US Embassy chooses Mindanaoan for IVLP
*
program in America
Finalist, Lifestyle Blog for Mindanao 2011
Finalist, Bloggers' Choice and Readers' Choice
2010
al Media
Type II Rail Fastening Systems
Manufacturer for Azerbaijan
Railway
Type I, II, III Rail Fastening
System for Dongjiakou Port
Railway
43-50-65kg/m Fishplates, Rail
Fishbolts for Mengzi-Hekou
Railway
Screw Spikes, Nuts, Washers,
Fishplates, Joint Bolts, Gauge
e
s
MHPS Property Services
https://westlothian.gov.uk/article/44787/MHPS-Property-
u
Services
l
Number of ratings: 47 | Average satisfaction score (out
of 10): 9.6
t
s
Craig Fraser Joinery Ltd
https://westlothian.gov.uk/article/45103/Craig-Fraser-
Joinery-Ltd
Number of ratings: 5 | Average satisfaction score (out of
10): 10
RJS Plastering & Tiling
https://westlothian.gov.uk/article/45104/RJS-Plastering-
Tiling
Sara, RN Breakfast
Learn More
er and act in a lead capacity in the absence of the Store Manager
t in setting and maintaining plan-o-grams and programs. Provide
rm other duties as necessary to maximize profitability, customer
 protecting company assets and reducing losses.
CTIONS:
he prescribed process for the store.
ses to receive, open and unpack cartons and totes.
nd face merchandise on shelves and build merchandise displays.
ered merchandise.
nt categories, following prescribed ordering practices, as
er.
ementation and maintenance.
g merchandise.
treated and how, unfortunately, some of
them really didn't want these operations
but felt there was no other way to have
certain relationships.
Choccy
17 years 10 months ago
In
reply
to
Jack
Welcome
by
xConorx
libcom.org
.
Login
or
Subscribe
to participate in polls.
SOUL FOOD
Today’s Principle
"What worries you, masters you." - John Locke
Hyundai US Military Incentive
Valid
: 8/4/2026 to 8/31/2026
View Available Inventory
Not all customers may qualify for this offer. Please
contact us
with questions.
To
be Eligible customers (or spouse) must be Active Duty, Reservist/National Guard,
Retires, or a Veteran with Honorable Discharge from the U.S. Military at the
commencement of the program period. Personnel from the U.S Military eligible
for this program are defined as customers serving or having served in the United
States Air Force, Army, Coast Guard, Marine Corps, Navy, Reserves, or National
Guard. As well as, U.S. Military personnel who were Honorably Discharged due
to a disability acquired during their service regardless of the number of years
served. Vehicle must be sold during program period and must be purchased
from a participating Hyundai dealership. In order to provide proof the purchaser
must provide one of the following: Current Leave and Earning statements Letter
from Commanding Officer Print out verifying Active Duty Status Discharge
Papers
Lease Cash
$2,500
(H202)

*TASK INSTRUCTIONS*
Copy out every line of the data above word for word, keeping the original line breaks.

*OUTPUT*
US Embassy chooses Mindanaoan for IVLP
*
program in America
Finalist, Lifestyle Blog for Mindanao 2011
Finalist, Bloggers' Choice and Readers' Choice
2010
al Media
Type II Rail Fastening Systems
Manufacturer for Azerbaijan
Railway
Type I, II, III Rail Fastening
System for Dongjiakou Port
Railway
43-50-65kg/m Fishplates, Rail
Fishbolts for Mengzi-Hekou
Railway
Screw Spikes, Nuts, Washers,
Fishplates, Joint Bolts, Gauge
e
s
MHPS Property Services
https://westlothian.gov.uk/article/44787/MHPS-Property-
u
Services
l
Number of ratings: 47 | Average satisfaction score (out
of 10): 9.6
t
s
Craig Fraser Joinery Ltd
https://westlothian.gov.uk/article/45103/Craig-Fraser-
Joinery-Ltd
Number of ratings: 5 | Average satisfaction score (out of
10): 10
RJS Plastering & Tiling
https://westlothian.gov.uk/article/45104/RJS-Plastering-
Tiling
Sara, RN Breakfast
Learn More
er and act in a lead capacity in the absence of the Store Manager
t in setting and maintaining plan-o-grams and programs. Provide
rm other duties as necessary to maximize profitability, customer
 protecting company assets and reducing losses.
CTIONS:
he prescribed process for the store.
ses to receive, open and unpack cartons and totes.
nd face merchandise on shelves and build merchandise displays.
ered merchandise.
nt categories, following prescribed ordering practices, as
er.
ementation and maintenance.
g merchandise.
treated and how, unfortunately, some of
them really didn't want these operations
but felt there was no other way to have
certain relationships.
Choccy
17 years 10 months ago
In
reply
to
Jack
Welcome
by
xConorx
libcom.org
.
Login
or
Subscribe
to participate in polls.
SOUL FOOD
Today’s Principle
"What worries you, masters you." - John Locke
Hyundai US Military Incentive
Valid
: 8/4/2026 to 8/31/2026
View Available Inventory
Not all customers may qualify for this offer. Please
contact us
with questions.
To
be Eligible customers (or spouse) must be Active Duty, Reservist/National Guard,
Retires, or a Veteran with Honorable Discharge from the U.S. Military at the
commencement of the program period. Personnel from the U.S Military eligible
for this program are defined as customers serving or having served in the United
States Air Force, Army, Coast Guard, Marine Corps, Navy, Reserves, or National
Guard. As well as, U.S. Military personnel who were Honorably Discharged due
to a disability acquired during their service regardless of the number of years
served. Vehicle must be sold during program period and must be purchased
from a participating Hyundai dealership. In order to provide proof the purchaser
must provide one of the following: Current Leave and Earning statements Letter
from Commanding Officer Print out verifying Active Duty Status Discharge
Papers
Lease Cash
$2,500
(H202)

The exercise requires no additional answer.